VATICAN CITY (REUTERS) - The Vatican's top prosecutor has frozen 16 million euros (S$26 million) in bank accounts owned by two former Vatican bank managers and a lawyer as part of an investigation into the sale of Vatican-owned real estate in the 2000s, according to the freezing order and other legal documents.
Prosecutor Gian Piero Milano said he suspected the three men, former bank president Angelo Caloia, ex-director general Lelio Scaletti, and lawyer Gabriele Liuzzo, of embezzling money while managing the sale of 29 buildings sold by the Vatican bank to mainly Italian buyers between 2001 and 2008, according to a copy of the freezing order reviewed by Reuters.
The money in the three men's bank accounts "stems from embezzlement they were engaged in," Milano said in the Oct 27 sequester order.
Milano's investigation follows an audit of the Vatican bank by non-Vatican financial consultants commissioned last year by the bank's current management. The Vatican bank earlier this year also filed a legal complaint against the three men. The men have not been charged.
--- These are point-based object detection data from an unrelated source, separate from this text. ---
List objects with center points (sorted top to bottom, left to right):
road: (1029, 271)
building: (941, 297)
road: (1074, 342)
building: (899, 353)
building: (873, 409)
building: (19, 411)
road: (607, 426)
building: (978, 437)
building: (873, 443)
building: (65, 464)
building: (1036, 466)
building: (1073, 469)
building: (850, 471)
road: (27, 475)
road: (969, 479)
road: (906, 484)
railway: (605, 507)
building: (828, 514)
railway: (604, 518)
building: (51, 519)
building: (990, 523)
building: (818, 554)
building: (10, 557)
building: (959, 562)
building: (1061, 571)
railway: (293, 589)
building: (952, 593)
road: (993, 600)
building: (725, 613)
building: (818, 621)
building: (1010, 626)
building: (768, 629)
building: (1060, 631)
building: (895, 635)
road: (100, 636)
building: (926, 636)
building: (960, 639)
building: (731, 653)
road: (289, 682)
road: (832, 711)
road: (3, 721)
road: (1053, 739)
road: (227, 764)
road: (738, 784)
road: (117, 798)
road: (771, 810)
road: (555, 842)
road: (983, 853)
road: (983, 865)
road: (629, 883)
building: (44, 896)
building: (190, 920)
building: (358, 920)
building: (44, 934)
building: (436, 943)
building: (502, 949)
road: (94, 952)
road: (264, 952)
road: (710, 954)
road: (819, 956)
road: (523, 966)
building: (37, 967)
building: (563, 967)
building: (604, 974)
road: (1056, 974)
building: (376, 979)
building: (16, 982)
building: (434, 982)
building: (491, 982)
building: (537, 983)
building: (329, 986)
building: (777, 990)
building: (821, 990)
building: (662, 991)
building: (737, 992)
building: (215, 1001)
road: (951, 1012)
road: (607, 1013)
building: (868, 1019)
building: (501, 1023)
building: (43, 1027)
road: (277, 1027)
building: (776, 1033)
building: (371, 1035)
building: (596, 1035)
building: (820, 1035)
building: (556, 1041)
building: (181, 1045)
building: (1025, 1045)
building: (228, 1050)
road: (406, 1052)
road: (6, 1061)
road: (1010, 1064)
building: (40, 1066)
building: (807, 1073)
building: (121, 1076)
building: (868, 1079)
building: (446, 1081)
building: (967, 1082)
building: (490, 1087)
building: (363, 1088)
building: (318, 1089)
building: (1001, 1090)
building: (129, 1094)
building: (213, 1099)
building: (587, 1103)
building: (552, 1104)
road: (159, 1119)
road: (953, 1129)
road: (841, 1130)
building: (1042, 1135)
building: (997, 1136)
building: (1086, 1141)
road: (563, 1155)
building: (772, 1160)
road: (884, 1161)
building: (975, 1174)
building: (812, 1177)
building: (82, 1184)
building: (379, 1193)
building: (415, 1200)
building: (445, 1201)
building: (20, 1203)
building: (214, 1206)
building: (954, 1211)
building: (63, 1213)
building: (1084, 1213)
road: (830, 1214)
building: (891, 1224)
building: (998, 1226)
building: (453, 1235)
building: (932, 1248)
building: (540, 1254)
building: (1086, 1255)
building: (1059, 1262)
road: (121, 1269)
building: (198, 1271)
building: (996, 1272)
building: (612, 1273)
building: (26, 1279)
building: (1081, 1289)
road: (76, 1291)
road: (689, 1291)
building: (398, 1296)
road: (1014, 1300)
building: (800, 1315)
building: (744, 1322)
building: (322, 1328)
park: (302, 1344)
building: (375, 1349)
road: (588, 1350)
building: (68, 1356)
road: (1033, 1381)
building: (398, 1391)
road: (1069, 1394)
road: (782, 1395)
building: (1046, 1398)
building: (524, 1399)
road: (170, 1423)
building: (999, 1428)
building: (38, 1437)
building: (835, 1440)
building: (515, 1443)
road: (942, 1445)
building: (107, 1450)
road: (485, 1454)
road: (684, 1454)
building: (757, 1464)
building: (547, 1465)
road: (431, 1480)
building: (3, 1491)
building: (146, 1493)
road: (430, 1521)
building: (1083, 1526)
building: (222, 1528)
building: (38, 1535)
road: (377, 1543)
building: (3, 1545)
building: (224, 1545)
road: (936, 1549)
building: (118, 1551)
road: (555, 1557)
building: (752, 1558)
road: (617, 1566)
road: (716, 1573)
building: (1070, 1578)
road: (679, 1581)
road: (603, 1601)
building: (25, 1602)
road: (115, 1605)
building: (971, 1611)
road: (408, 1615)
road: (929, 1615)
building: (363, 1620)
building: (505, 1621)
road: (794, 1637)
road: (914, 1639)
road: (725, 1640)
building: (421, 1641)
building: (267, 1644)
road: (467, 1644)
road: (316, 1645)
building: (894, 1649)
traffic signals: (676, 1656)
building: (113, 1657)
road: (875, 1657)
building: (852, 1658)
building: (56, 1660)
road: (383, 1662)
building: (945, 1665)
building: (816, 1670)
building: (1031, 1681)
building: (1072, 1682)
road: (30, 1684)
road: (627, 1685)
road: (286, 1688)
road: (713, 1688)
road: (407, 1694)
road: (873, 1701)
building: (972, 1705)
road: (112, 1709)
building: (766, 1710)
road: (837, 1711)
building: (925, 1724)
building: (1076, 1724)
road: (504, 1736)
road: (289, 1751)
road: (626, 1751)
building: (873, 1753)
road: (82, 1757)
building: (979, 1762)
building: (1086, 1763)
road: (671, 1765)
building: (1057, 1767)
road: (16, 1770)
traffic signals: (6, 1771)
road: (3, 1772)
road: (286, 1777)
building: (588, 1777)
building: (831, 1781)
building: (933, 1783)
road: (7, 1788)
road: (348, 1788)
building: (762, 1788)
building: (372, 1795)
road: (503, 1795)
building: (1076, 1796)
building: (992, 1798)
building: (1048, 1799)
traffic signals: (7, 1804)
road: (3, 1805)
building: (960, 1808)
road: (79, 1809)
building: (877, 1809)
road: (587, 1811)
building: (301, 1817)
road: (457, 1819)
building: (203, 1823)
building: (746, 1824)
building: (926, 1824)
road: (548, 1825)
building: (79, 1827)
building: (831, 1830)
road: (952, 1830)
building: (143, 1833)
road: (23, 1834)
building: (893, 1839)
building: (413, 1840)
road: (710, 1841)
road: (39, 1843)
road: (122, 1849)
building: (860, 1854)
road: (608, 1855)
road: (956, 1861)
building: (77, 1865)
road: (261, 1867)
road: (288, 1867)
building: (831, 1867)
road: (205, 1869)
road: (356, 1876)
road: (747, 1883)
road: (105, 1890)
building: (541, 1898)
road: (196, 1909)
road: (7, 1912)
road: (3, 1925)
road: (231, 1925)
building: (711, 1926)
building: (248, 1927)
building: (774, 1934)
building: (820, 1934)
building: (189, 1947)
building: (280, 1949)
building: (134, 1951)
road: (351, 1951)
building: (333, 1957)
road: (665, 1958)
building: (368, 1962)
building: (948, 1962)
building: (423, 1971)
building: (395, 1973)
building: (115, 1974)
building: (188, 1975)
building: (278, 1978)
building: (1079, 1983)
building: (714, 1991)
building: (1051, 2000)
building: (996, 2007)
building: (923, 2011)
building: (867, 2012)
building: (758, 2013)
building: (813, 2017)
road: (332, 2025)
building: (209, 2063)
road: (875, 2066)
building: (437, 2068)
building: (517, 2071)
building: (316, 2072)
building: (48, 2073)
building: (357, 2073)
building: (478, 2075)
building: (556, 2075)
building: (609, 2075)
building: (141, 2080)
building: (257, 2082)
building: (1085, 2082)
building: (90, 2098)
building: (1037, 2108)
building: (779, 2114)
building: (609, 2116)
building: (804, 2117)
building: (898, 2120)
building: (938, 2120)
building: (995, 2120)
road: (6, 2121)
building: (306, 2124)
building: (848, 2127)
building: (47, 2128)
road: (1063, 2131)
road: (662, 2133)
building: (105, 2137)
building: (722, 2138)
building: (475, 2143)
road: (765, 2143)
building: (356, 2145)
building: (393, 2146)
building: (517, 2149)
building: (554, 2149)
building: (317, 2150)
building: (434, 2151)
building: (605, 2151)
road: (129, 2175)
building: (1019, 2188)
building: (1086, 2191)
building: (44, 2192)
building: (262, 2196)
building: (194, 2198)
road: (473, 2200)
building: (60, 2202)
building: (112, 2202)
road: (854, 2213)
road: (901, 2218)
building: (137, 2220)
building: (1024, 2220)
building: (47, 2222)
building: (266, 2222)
The investigation is part of a drive to improve the transparency of the Vatican administration and finances, an endeavor that has accelerated under Pope Francis. The Argentine pontiff was elected in 2013 with a mandate to make the Roman Catholic Church more accountable to its 1.2 billion faithful.
Liuzzo, 91, confirmed in a telephone interview that his bank accounts had been frozen. He said the prosecutor's allegations were "rubbish" and that all money from the sales of the buildings had gone to the bank.
Caloia, 75, did not respond to emailed questions and phone calls to his home and office requesting comment. Scaletti, 88, did not respond to messages left at his home.
The period relating to property sales covers seven years, and two papacies, when the Vatican's administration often operated without oversight.
John Paul II was incapacitated by illness for years before his death in 2005. His successor, former Pope Benedict, is a theologian who Vatican officials say did not focus on management issues.
During these years, the Curia, as the Church's central administration is known, was marked by feuding among Vatican departments and leaks of papal documents. The tensions were a reason Benedict resigned in early 2013, people close to the former pope say.
The bank, officially known as the Institute for Works of Religion (IOR), is the core of Vatican finances, but its influence stretches beyond Holy See walls, because of tight relations between the religious city-state and Italy.
In recent years, it has changed management and closed hundreds of accounts in order to comply with international anti-money-laundering and anti-financial crimes laws.
Last year, Ernst von Freyberg, a German businessman who ran the bank from March 2013 to July 2014 and worked to apply international financial standards, commissioned an independent audit of the sale of properties that had been owned by the bank.
The audit, which was reviewed by Reuters, details the sales of the 29 buildings, which are largely in Rome and Milan.
In the freezing order, Milano said Caloia and Scaletti regularly under-represented the proceeds from real estate sales in the Vatican bank's official books. The men allegedly received the difference between the real sale prices and the amount officially recorded separately and often in cash, according to the order.
Some of the proceeds were deposited in a Rome bank account that was not registered in the bank's balance sheet, the prosecutor said. An estimated 57 million euros were allegedly siphoned off illegally between 2001 and 2008, he said. Liuzzi, the legal consultant, received part of the funds, the freezing order added.
In the phone interview, Liuzzi said he had always acted according to the orders of the bank president and director general.
It is not clear whether Milano has finished his investigation. According to a person close to the probe, the prosecutor could seek to involve Italian authorities because most of the sales took place in Italy.